## Overview
This case study comes from a talk by Holden Karau, a member of the Apache Spark PMC who works at Netflix but pursued this project independently as a personal endeavor. The project addresses a deeply personal problem: navigating the American health insurance system, which frequently denies medical claims. According to the presentation, Anthem Blue Cross denied approximately 20% of claims in 2019, and there are allegations that some insurers use AI to automate claim denials. The speaker's motivation stems from personal experience being hit by a car in 2019 and undergoing various medical procedures as a trans person, both of which resulted in significant battles with insurance companies.
The project aims to build an LLM that takes health insurance denial letters as input and generates appeal letters as output. The speaker is refreshingly honest about the limitations, describing this as a "flex tape slap-on approach" to what is fundamentally a societal problem, acknowledging that technology alone cannot fix structural issues in American healthcare.
## Data Acquisition and Synthetic Data Generation
One of the most interesting aspects of this project is the creative approach to obtaining training data. The speaker identifies several potential data sources and their limitations:
- Insurance companies possess the data but have no incentive to help since the project's goal is to make their lives harder
- Doctor's offices have data but face HIPAA and other legal constraints that would require extensive manual redaction
- Internet sources where people post their denials and appeals exist but don't provide enough volume to fine-tune a model
The solution was to leverage independent medical review board data from California, which is publicly available and open for download. Other states like Washington have similar data but with restrictions around commercial use, so the project sticks to California data to avoid legal complications. The beauty of this data source is its volume—California is large enough to provide substantial records—and that patient names and identifying information are not included in the published results.
To expand this dataset, the project uses LLMs to generate synthetic data. The approach involves taking the independent medical review records and asking LLMs to generate what the original denial letters might have looked like, as well as corresponding appeals. This synthetic data generation approach has notable trade-offs: it costs money (though less than human annotation), the generated data quality varies requiring filtering, and careful attention must be paid to the licenses of the models used for generation.
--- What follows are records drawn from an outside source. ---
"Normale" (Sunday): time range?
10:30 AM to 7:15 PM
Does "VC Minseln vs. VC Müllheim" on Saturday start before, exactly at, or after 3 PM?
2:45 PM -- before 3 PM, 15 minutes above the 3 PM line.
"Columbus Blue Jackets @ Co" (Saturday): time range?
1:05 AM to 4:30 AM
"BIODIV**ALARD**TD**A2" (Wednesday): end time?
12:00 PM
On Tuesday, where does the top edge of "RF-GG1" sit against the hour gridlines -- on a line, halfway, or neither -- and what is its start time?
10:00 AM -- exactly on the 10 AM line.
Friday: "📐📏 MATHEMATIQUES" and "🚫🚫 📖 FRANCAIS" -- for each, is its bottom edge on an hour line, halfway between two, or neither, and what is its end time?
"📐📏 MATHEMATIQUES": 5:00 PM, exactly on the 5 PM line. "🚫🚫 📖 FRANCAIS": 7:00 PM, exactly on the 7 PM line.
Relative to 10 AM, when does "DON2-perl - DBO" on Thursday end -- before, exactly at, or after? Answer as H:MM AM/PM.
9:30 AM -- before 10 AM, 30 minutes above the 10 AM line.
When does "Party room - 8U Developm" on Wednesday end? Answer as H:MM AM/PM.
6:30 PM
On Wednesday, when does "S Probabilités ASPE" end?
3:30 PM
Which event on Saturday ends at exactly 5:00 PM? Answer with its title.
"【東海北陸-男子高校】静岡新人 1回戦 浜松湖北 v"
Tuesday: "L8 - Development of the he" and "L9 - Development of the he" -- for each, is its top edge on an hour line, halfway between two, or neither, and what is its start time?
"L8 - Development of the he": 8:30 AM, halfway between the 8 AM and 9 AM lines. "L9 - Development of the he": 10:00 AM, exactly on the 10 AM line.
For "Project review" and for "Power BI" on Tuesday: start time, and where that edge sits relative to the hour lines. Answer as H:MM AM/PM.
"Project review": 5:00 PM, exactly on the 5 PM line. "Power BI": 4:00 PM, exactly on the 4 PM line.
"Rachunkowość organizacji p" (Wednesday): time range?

## Model Fine-Tuning Infrastructure
For fine-tuning, the project uses Axolotl (the speaker admits uncertainty about pronunciation), which abstracts away many of the shell scripts that were previously required when using earlier approaches like Dolly. The speaker notes that fine-tuning has become significantly easier over time.
The compute for fine-tuning comes from Lambda Labs cloud GPUs, since while the speaker owns an RTX 4090, it's insufficient for the fine-tuning workload—though it can handle inference. The configuration involves relatively simple YAML files specifying the base model, data location, sequence lengths, sliding windows, and special tokens.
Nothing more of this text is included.